Невиллет не оборачивается. Собирает кругом разбросанные, перемятые ткани — запятнанные шелка и рваные муары, калейдоскоп лазури и бирюзы, жемчугов и ларимаров; с плеча соскальзывает паволока чужой, не по размеру свободной рубашки.
Что есть свобода? Ризли думает, прикусывая губу до крови. Думает, думает, думает. А на периферию сознания навязчиво просятся узоры небесно голубых вен, путаные пальцами кудри-облака, целованные Нефелой и охуленые им же, Ризли. Взгляды-ножи и слова-клинки. И тишина, тишина, одурманенная воющим эхом. Еще, еще, еще.
Что есть свобода?
Ризли не знает. Трет до красноты рубцы-оковы на запястьях, криво сросшихся и уродски широких, прохрустывает сбитыми костяшками и набирает полную грудь квёлого, едкого смога. Окурок жжет пальцы — наказание. Заслуженное, но недостаточное. Легкие калит дымом; от смрада замшелых гранитов слезятся глаза. Ризли жмурится на грани больного удовольствия и страждет-желает сильнее, сильнее, сильнее, когда спину холодит расцарапанная отметками пролетевших годов стена.
Что есть Свобода? Ризли не знает — ластится только ко всегда ледяной руке, и дышит, просто дышит, загнанный гончий пес. Жадно, отчаянно.
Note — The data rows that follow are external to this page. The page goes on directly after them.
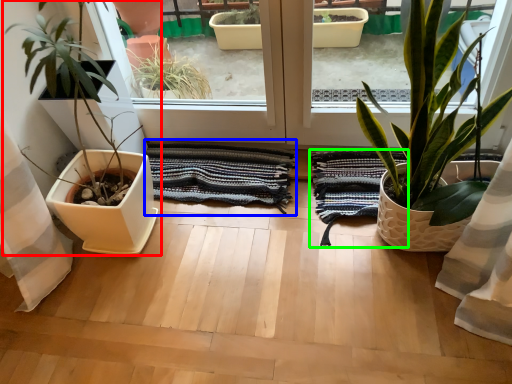
Question: Based on their relative distances, which object is farther from houseplant (highlighted by a red box)? Choose from bath towel (highlighted by a blue box) and bath towel (highlighted by a green box).

Choices:
 (A) bath towel
 (B) bath towel

Answer: (B)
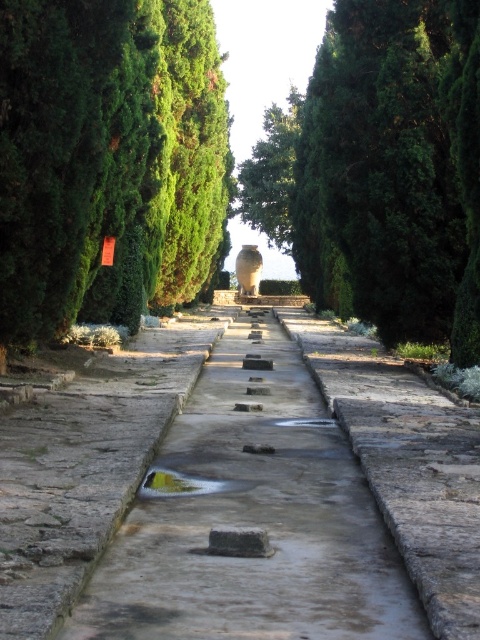
Is green leafy tree at left positioned before green textured stone at center?

Yes, green leafy tree at left is in front of green textured stone at center.

Is green leafy tree at left below green textured stone at center?

Correct, green leafy tree at left is located below green textured stone at center.

The height and width of the screenshot is (640, 480). What do you see at coordinates (108, 161) in the screenshot?
I see `green leafy tree at left` at bounding box center [108, 161].

This screenshot has height=640, width=480. I want to click on green leafy tree at left, so click(108, 161).

Between point (204, 394) and point (288, 129), which one is positioned behind?

The point (288, 129) is more distant.

Between gray stone steps at center and green leafy tree at center, which one has less height?

Standing shorter between the two is gray stone steps at center.

Locate an element on the screen. Image resolution: width=480 pixels, height=640 pixels. gray stone steps at center is located at coordinates (252, 518).

Where is `green textured stone at center`? This screenshot has width=480, height=640. green textured stone at center is located at coordinates (395, 170).

Is green textured stone at center to the left of green leafy tree at center from the viewer's perspective?

In fact, green textured stone at center is to the right of green leafy tree at center.

You are a GUI agent. You are given a task and a screenshot of the screen. Output one action in this format:
    pyautogui.click(x=<x>, y=<y>)
    Task: Click on the green textured stone at center
    This screenshot has height=640, width=480.
    Given the screenshot: What is the action you would take?
    pyautogui.click(x=395, y=170)

The width and height of the screenshot is (480, 640). What are the coordinates of `green textured stone at center` in the screenshot? It's located at (395, 170).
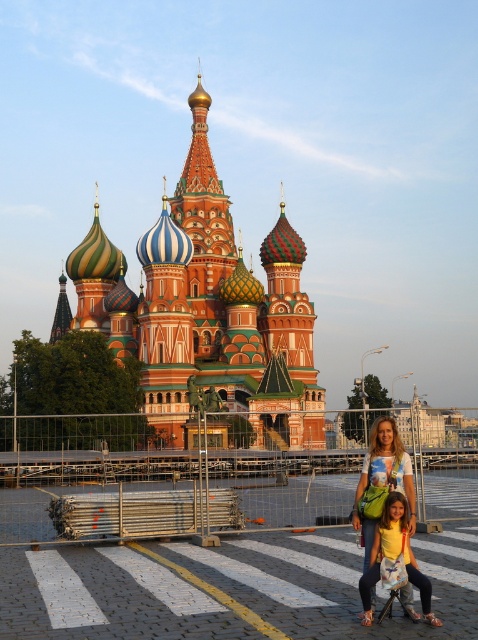
Does matte white t-shirt at center appear on the right side of yellow matte shirt at lower center?

In fact, matte white t-shirt at center is to the left of yellow matte shirt at lower center.

Who is more distant from viewer, [412,483] or [393,532]?

Point [412,483]

Is point (411, 476) farther from camera compared to point (399, 522)?

Yes.

This screenshot has height=640, width=478. I want to click on matte white t-shirt at center, so click(382, 477).

Does point (156, 308) come closer to viewer compared to point (403, 449)?

That is False.

Who is more distant from viewer, (209,220) or (369,552)?

The point (209,220) is behind.

Locate an element on the screen. The image size is (478, 640). multicolored mosaic church at center is located at coordinates (206, 307).

This screenshot has height=640, width=478. What do you see at coordinates (206, 307) in the screenshot? I see `multicolored mosaic church at center` at bounding box center [206, 307].

Is multicolored mosaic church at center below yellow matte shirt at lower center?

Incorrect, multicolored mosaic church at center is not positioned below yellow matte shirt at lower center.

Identify the location of multicolored mosaic church at center. (206, 307).

Identify the location of multicolored mosaic church at center. The height and width of the screenshot is (640, 478). (206, 307).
А Свобода оглаживает кончиками пальцев по скулам и щекам, смахивает снег с ресниц, садится рядом, прямо в грязь и копоть, прямо в пыль и землю, приваливается к боку знакомой до дрожи тяжестью. Ризли открывает глаза, а Невиллет смотрит внимательно, клоня голову вбок в одной ему на всем свете и тьме присущей манере, в самую суть смотрит, не его, Ризли, нет, в суть самих стен — самой тюрьмы, суть самих скал и морей, небес, крещенных Селестией. Смотрит сквозь.
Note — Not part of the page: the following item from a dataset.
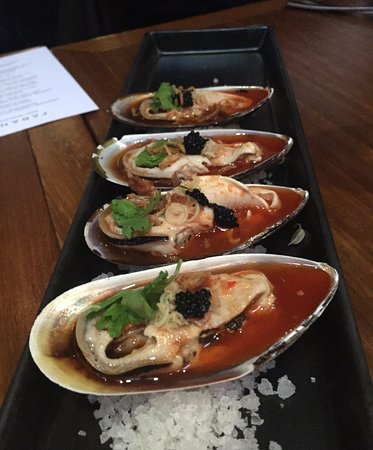
I want to click on plate, so coord(27,419).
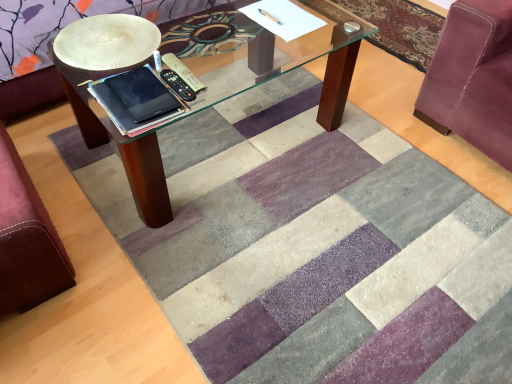
Where is `black matte tablet at center`? black matte tablet at center is located at coordinates pyautogui.click(x=142, y=94).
И Ризли припадает лбом к его — порывисто, стихийно — и рассыпается. Пылью, осколками, льдами. Грязью и прахом. А Невиллет держит его, держит, пока кругом стонет вьюга, навзрыд скулят Гончие, а снега одеялом устилают трясущиеся, покатые плечи.
Свобода целует его, порочного, целует несмело и робко. А небо бушует, дождями стенающими смывая грехи. Въевшиеся под кожу, увековеченные шрамами.
— Не плачь, — говорит, — Гидро-дракон.
Говорит и вплетает ладонь в цефеиды у висков. Звездные потоки переливаются расплавленной платиной, ласкают огрубевшие руки шелками волшебных кудрей — премерзкие, разрушающие, губящие Вселенную руки.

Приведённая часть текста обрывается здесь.